L’uso specifico andrebbe riconosciuto come tale, piaccia o meno e documentato: è quello, almeno così mi hanno insegnato, il compito del terminografo, non quello di normalizzatore. Questo, di solito, è riservato ad altri ambiti che, a causa delle complesse procedure, sono e saranno sempre sicuramente in ritardo, malgrado gli sforzi, basti pensare alle norme sulla terminologia della terminologia.
Metrics si può intendere, quindi, come un collettivo, declinato, insolitamente, al plurale a indicare proprio un insieme di sistemi di misura e di strumenti di misurazione.

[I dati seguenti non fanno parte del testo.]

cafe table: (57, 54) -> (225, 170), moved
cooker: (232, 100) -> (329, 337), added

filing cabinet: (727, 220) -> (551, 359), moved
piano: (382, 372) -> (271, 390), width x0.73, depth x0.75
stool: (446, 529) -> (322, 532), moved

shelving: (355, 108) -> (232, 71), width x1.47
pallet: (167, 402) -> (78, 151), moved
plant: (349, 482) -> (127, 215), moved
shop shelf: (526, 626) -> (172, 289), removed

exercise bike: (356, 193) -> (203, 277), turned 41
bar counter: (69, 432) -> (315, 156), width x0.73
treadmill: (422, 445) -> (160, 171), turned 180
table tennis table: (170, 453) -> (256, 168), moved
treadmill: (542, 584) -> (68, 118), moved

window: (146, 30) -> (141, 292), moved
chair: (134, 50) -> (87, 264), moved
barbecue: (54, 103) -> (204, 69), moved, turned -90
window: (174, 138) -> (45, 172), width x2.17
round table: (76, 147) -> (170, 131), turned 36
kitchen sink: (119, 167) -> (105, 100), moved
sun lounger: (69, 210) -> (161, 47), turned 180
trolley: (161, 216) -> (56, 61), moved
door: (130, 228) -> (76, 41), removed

Per dashboard vale lo stesso: l’uso originale determina l’uso nella lingua di destinazione e la scelta e l’affermazione di un equivalente invece di un altro. Quel che conta, anche qui secondo le oramai lontane reminiscenze di Felber, è la permanenza delle altre due corrispondenze, oltre quella linguistica, funzionale e concettuale.
Il resto, è questione di mode, come queste destinato a passare, spesso senza lasciare traccia.
Torno sempre sul “click” e “incorrect” come esempio perfetto: “fare clic” non l’ha di fatto mai usato nessuno, liberamente; il cliccare si è imposto come era naturale che fosse; “incorretto” è attestato, ma suona scorretto a tutti quelli che usano “piuttosto che” al posto di “oppure”, “ovvero” come “cioè” ecc.
Su una cosa non si può contraddire De Benedetti: Giovanni Nencioni sosteneva che il dinamismo di una lingua viva sconfiggerà sempre quelli che vogliono imbrigliarla.
Licia:
@Luigi Muzii: temo di non essere riuscita a cogliere il senso del suo intervento.
A proposito, questo blog viene seguito anche da chi non opera in ambito linguistico e quindi sarebbe cortese evitare riferimenti che possono risultare oscuri penso anche agli addetti ai lavori (David Crystal, ad esempio, ha al suo attivo centinaia di pubblicazioni: impossibile capire su cosa gli si debba dare ragione).
diego visinoni:
la semantica e’ in continua evoluzione-spesso e volentieri quando andavo a scuola , usavamo questo concetto per significare:analisi delle dimensioni cognitive/percettive etc.di una comunita’-stato e via discorrendo rispetto ad altre oppure nel campo sistemico della cultura(socio-economica-giurisprudenziale etc.).Dimensioni sia quantitative che qualitative).Ma anche di peggio-roba da manicomio.Penso che il concetto meriti meno limitazioni sui vocabolari semmai ve ne fossero.